• **PROBLEM STATEMENT**
Make an exact copy of the whole listing, but leave its pictures out.

• **DATA IN THIS EXERCISE**
----

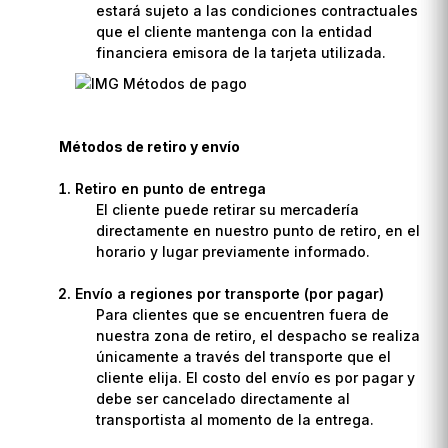
estará sujeto a las condiciones contractuales
que el cliente mantenga con la entidad
financiera emisora de la tarjeta utilizada.
Métodos de retiro y envío
Retiro en punto de entrega
El cliente puede retirar su mercadería
directamente en nuestro punto de retiro, en el
horario y lugar previamente informado.
Envío a regiones por transporte (por pagar)
Para clientes que se encuentren fuera de
nuestra zona de retiro, el despacho se realiza
únicamente a través del transporte que el
cliente elija. El costo del envío es por pagar y
debe ser cancelado directamente al
transportista al momento de la entrega.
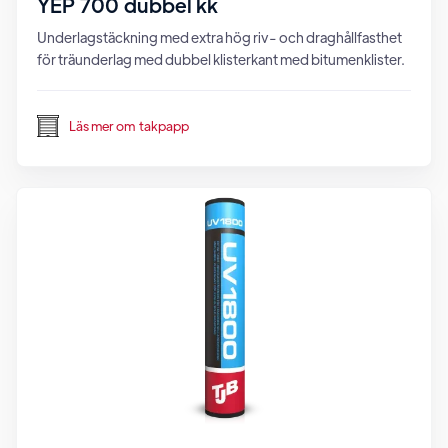
YEP 700 dubbel kk
Underlagstäckning med extra hög riv- och draghållfasthet
för träunderlag med dubbel klisterkant med bitumenklister.
Läs mer om
takpapp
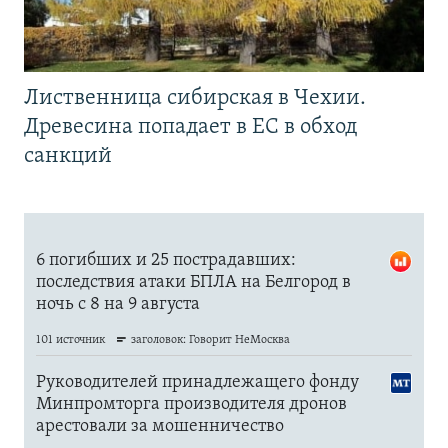
Лиственница сибирская в Чехии.
Древесина попадает в ЕС в обход
санкций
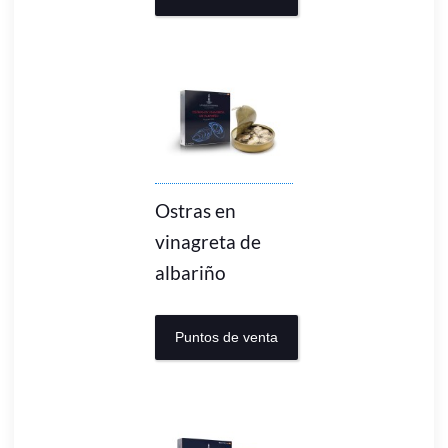
Ostras en
vinagreta de
albariño
Puntos de venta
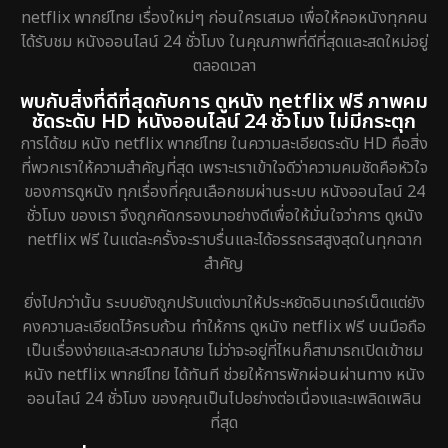
netflix พากย์ไทย เรื่องใหม่ๆ ก่อนใครเสมอ เพื่อให้คอหนังทุกคน
ได้รับชม หนังออนไลน์ 24 ชั่วโมง ในคุณภาพที่ดีที่สุดและสดใหม่อยู่
ตลอดเวลา
พบกับสิ่งที่ดีที่สุดกับการ ดูหนัง netflix ฟรี ภาพคม
ชัดระดับ HD หนังออนไลน์ 24 ชั่วโมง ไม่มีกระตุก
การได้ชม หนัง netflix พากย์ไทย ในความละเอียดระดับ HD คือสิ่ง
ที่พวกเราให้ความสำคัญที่สุด เพราะเราเข้าใจดีว่าความคมชัดคือหัวใจ
ของการดูหนัง ทุกเรื่องที่คุณเลือกชมผ่านระบบ หนังออนไลน์ 24
ชั่วโมง ของเรา จึงถูกคัดกรองมาอย่างดีเพื่อให้มั่นใจว่าการ ดูหนัง
netflix ฟรี ในแต่ละครั้งจะราบรื่นและได้อรรถรสสูงสุดในทุกฉาก
สำคัญ
ยิ่งไปกว่านั้น ระบบยังถูกปรับแต่งมาให้ประหยัดอินเทอร์เน็ตแต่ยัง
คงความละเอียดไว้ครบถ้วน ทำให้การ ดูหนัง netflix ฟรี บนมือถือ
เป็นเรื่องง่ายและสะดวกสบาย ไม่ว่าจะอยู่ที่ไหนก็สามารถเปิดเข้าชม
หนัง netflix พากย์ไทย ได้ทันที ช่วยให้การพักผ่อนผ่านทาง หนัง
ออนไลน์ 24 ชั่วโมง ของคุณเป็นไปอย่างต่อเนื่องและเพลิดเพลิน
ที่สุด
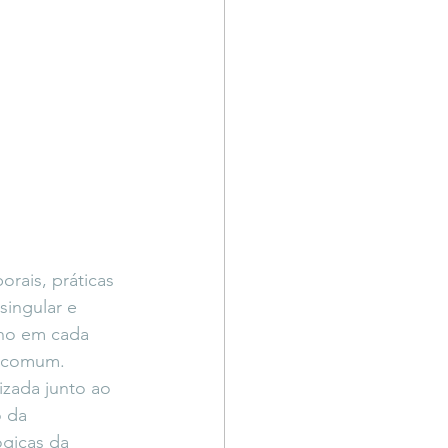
rais, práticas 
singular e 
lho em cada 
a comum. 
izada junto ao 
 da 
ógicas da 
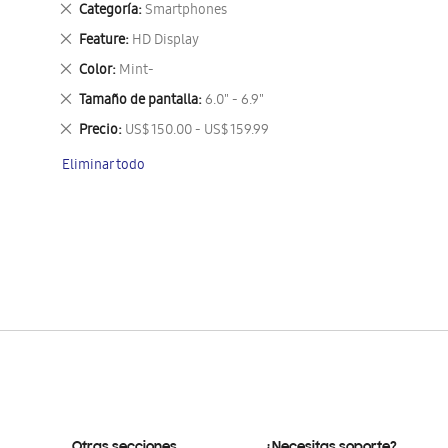
Eliminar
Categoría
Smartphones
este
Eliminar
Feature
HD Display
artículo
este
Eliminar
Color
Mint-
artículo
este
Eliminar
Tamaño de pantalla
6.0" - 6.9"
artículo
este
Eliminar
Precio
US$ 150.00 - US$ 159.99
artículo
este
Eliminar todo
artículo
Otras secciones
¿Necesitas soporte?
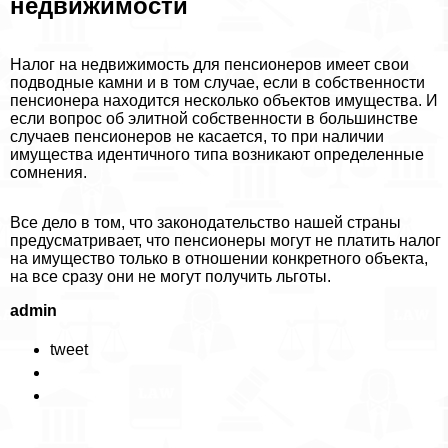
недвижимости
Налог на недвижимость для пенсионеров имеет свои
подводные камни и в том случае, если в собственности
пенсионера находится несколько объектов имущества. И
если вопрос об элитной собственности в большинстве
случаев пенсионеров не касается, то при наличии
имущества идентичного типа возникают определенные
сомнения.
Все дело в том, что законодательство нашей страны
предусматривает, что пенсионеры могут не платить налог
на имущество только в отношении конкретного объекта,
на все сразу они не могут получить льготы.
admin
tweet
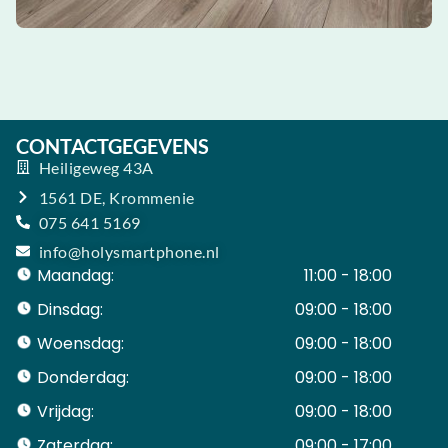
CONTACTGEGEVENS
Heiligeweg 43A
1561 DE, Krommenie
075 641 5169
info@holysmartphone.nl
Maandag:
11:00 - 18:00
Dinsdag:
09:00 - 18:00
Woensdag:
09:00 - 18:00
Donderdag:
09:00 - 18:00
Vrijdag:
09:00 - 18:00
Zaterdag:
09:00 - 17:00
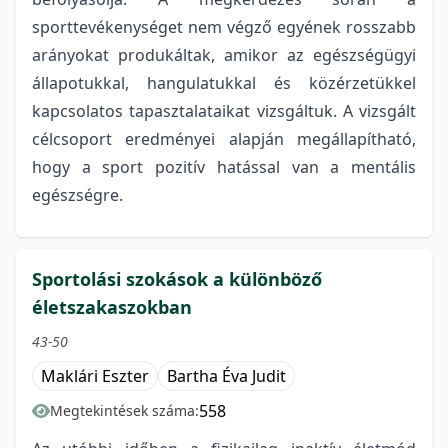
sporttevékenységet nem végző egyének rosszabb
arányokat produkáltak, amikor az egészségügyi
állapotukkal, hangulatukkal és közérzetükkel
kapcsolatos tapasztalataikat vizsgáltuk. A vizsgált
célcsoport eredményei alapján megállapítható,
hogy a sport pozitív hatással van a mentális
egészségre.
Sportolási szokások a különböző
életszakaszokban
43-50
Maklári Eszter
Bartha Éva Judit
558
Megtekintések száma:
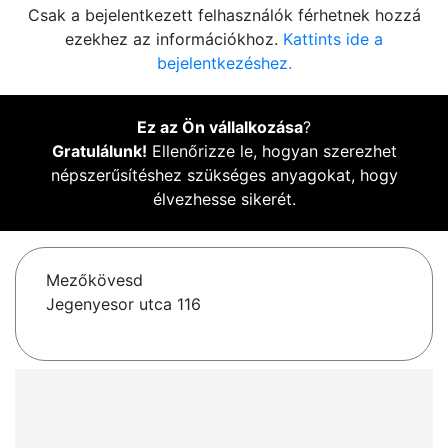
Csak a bejelentkezett felhasználók férhetnek hozzá
ezekhez az információkhoz.
Kattints ide a
bejelentkezéshez.
Ez az Ön vállalkozása
?
Gratulálunk!
Ellenőrizze le, hogyan szerezhet
népszerűsítéshez szükséges anyagokat, hogy
élvezhesse sikerét.
Mezőkövesd
Jegenyesor utca 116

----

• **RESPONSE TO THIS EXERCISE**
estará sujeto a las condiciones contractuales
que el cliente mantenga con la entidad
financiera emisora de la tarjeta utilizada.
Métodos de retiro y envío
Retiro en punto de entrega
El cliente puede retirar su mercadería
directamente en nuestro punto de retiro, en el
horario y lugar previamente informado.
Envío a regiones por transporte (por pagar)
Para clientes que se encuentren fuera de
nuestra zona de retiro, el despacho se realiza
únicamente a través del transporte que el
cliente elija. El costo del envío es por pagar y
debe ser cancelado directamente al
transportista al momento de la entrega.
YEP 700 dubbel kk
Underlagstäckning med extra hög riv- och draghållfasthet
för träunderlag med dubbel klisterkant med bitumenklister.
Läs mer om
takpapp
Лиственница сибирская в Чехии.
Древесина попадает в ЕС в обход
санкций
Ostras en
vinagreta de
albariño
Puntos de venta
netflix พากย์ไทย เรื่องใหม่ๆ ก่อนใครเสมอ เพื่อให้คอหนังทุกคน
ได้รับชม หนังออนไลน์ 24 ชั่วโมง ในคุณภาพที่ดีที่สุดและสดใหม่อยู่
ตลอดเวลา
พบกับสิ่งที่ดีที่สุดกับการ ดูหนัง netflix ฟรี ภาพคม
ชัดระดับ HD หนังออนไลน์ 24 ชั่วโมง ไม่มีกระตุก
การได้ชม หนัง netflix พากย์ไทย ในความละเอียดระดับ HD คือสิ่ง
ที่พวกเราให้ความสำคัญที่สุด เพราะเราเข้าใจดีว่าความคมชัดคือหัวใจ
ของการดูหนัง ทุกเรื่องที่คุณเลือกชมผ่านระบบ หนังออนไลน์ 24
ชั่วโมง ของเรา จึงถูกคัดกรองมาอย่างดีเพื่อให้มั่นใจว่าการ ดูหนัง
netflix ฟรี ในแต่ละครั้งจะราบรื่นและได้อรรถรสสูงสุดในทุกฉาก
สำคัญ
ยิ่งไปกว่านั้น ระบบยังถูกปรับแต่งมาให้ประหยัดอินเทอร์เน็ตแต่ยัง
คงความละเอียดไว้ครบถ้วน ทำให้การ ดูหนัง netflix ฟรี บนมือถือ
เป็นเรื่องง่ายและสะดวกสบาย ไม่ว่าจะอยู่ที่ไหนก็สามารถเปิดเข้าชม
หนัง netflix พากย์ไทย ได้ทันที ช่วยให้การพักผ่อนผ่านทาง หนัง
ออนไลน์ 24 ชั่วโมง ของคุณเป็นไปอย่างต่อเนื่องและเพลิดเพลิน
ที่สุด
rais, práticas 
singular e 
lho em cada 
a comum. 
izada junto ao 
 da 
ógicas da 
Eliminar
Categoría
Smartphones
este
Eliminar
Feature
HD Display
artículo
este
Eliminar
Color
Mint-
artículo
este
Eliminar
Tamaño de pantalla
6.0" - 6.9"
artículo
este
Eliminar
Precio
US$ 150.00 - US$ 159.99
artículo
este
Eliminar todo
artículo
Otras secciones
¿Necesitas soporte?
недвижимости
Налог на недвижимость для пенсионеров имеет свои
подводные камни и в том случае, если в собственности
пенсионера находится несколько объектов имущества. И
если вопрос об элитной собственности в большинстве
случаев пенсионеров не касается, то при наличии
имущества идентичного типа возникают определенные
сомнения.
Все дело в том, что законодательство нашей страны
предусматривает, что пенсионеры могут не платить налог
на имущество только в отношении конкретного объекта,
на все сразу они не могут получить льготы.
admin
tweet
CONTACTGEGEVENS
Heiligeweg 43A
1561 DE, Krommenie
075 641 5169
info@holysmartphone.nl
Maandag:
11:00 - 18:00
Dinsdag:
09:00 - 18:00
Woensdag:
09:00 - 18:00
Donderdag:
09:00 - 18:00
Vrijdag:
09:00 - 18:00
Zaterdag:
09:00 - 17:00
sporttevékenységet nem végző egyének rosszabb
arányokat produkáltak, amikor az egészségügyi
állapotukkal, hangulatukkal és közérzetükkel
kapcsolatos tapasztalataikat vizsgáltuk. A vizsgált
célcsoport eredményei alapján megállapítható,
hogy a sport pozitív hatással van a mentális
egészségre.
Sportolási szokások a különböző
életszakaszokban
43-50
Maklári Eszter
Bartha Éva Judit
558
Megtekintések száma:
Csak a bejelentkezett felhasználók férhetnek hozzá
ezekhez az információkhoz.
Kattints ide a
bejelentkezéshez.
Ez az Ön vállalkozása
?
Gratulálunk!
Ellenőrizze le, hogyan szerezhet
népszerűsítéshez szükséges anyagokat, hogy
élvezhesse sikerét.
Mezőkövesd
Jegenyesor utca 116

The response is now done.